Perché la Tanzania?

Arrivare ad operare in Tanzania è stato un passo facile quando la diocesi di Mangalore con cui da sempre collaboriamo ha inviato i propri sacerdoti come missionari a Kifaru.
Fin dal 2009 avevamo conosciuto a Bhalki (diocesi di Gulbarga)  Padre Joseph Rodrigues: quando questi è stato inviato dalla sua diocesi nell’area del Kilimangiaro per cercare di portare soccorso alle poverissime popolazioni di quella zona, immediatamente sono ripresi i contatti e la situazione è apparsa immediatamente molto problematica.
A dispetto del fatto che si tratta di un luogo che attira molto dal punto di vista turistico, sia per la possibilità di scalare la montagna più alta del continente africano (quasi 6000 metri), sia per la presenza di uno dei principali parchi nazionali, la popolazione è particolarmente povera poiché la sua sopravvivenza si basa sullo stato di salute e sulla produttività del terreno, che negli ultimi anni si è ridotta del 30%.

La popolazione vive in capanne di fango, sopravvive con un’alimentazione estremamente scarsa, manca di qualunque tipo di infrastruttura, non esiste la luce e l’accesso all’acqua è estremamente difficoltoso.

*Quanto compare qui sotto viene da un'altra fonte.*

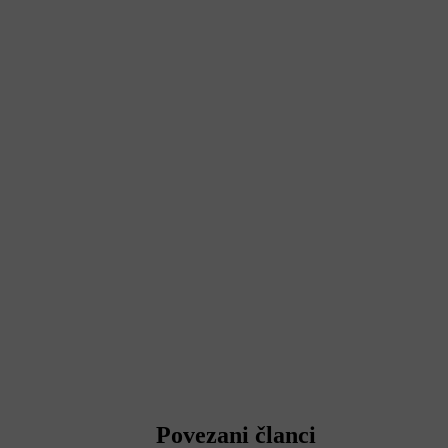
Povezani članci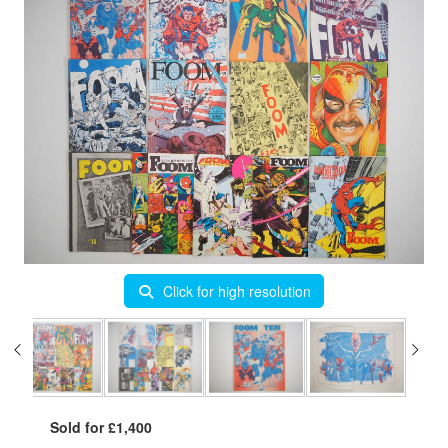
Click for high resolution
Sold for £1,400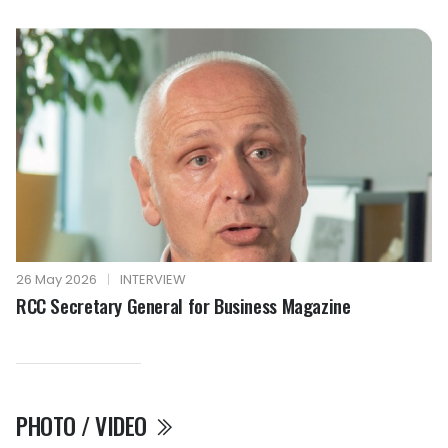
26 May 2026
|
INTERVIEW
RCC Secretary General for Business Magazine
PHOTO / VIDEO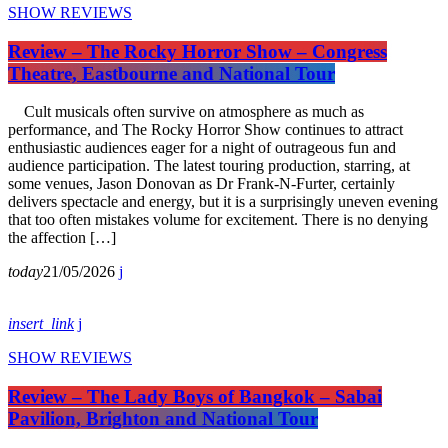
SHOW REVIEWS
Review – The Rocky Horror Show – Congress
Theatre, Eastbourne and National Tour
Cult musicals often survive on atmosphere as much as
performance, and The Rocky Horror Show continues to attract
enthusiastic audiences eager for a night of outrageous fun and
audience participation. The latest touring production, starring, at
some venues, Jason Donovan as Dr Frank-N-Furter, certainly
delivers spectacle and energy, but it is a surprisingly uneven evening
that too often mistakes volume for excitement. There is no denying
the affection […]
today
21/05/2026
insert_link
SHOW REVIEWS
Review – The Lady Boys of Bangkok – Sabai
Pavilion, Brighton and National Tour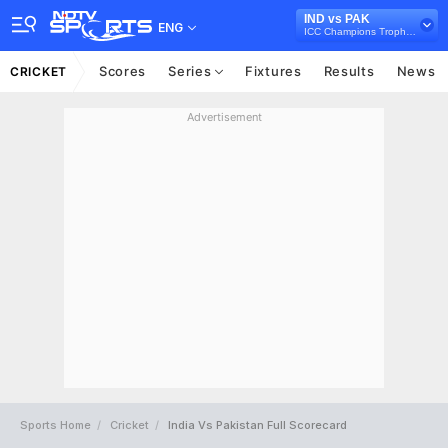
IND vs PAK
ENG
ICC Champions Trophy 2017
Scores
Series
Fixtures
Results
News
CRICKET
Advertisement
Sports Home
Cricket
India Vs Pakistan Full Scorecard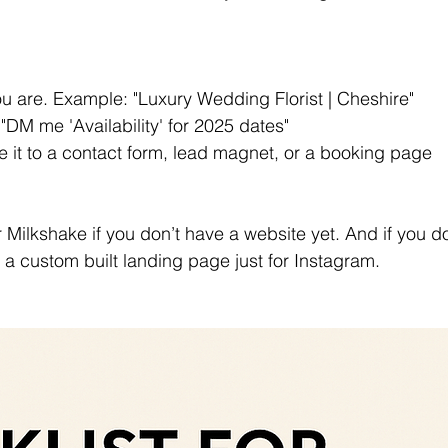
 are. Example: "Luxury Wedding Florist | Cheshire"
"DM me 'Availability' for 2025 dates"
ve it to a contact form, lead magnet, or a booking page 
or Milkshake if you don’t have a website yet. And if you d
 a custom built landing page just for Instagram.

In una situazione tanto precaria, i bambini sono molto spesso lasciati a se stessi, con genitori spesso assenti e pochi adulti di riferimento.

Anche in Tanzania quindi abbiamo privilegiato essenzialmente i progetti volti ad aiutare i bambini, anche se con il “progetto capre” stiamo cercando di coinvolgere anche le famiglie ed abbiamo intenzione di mettere in cantiere altre iniziative rivolte specialmente alle donne.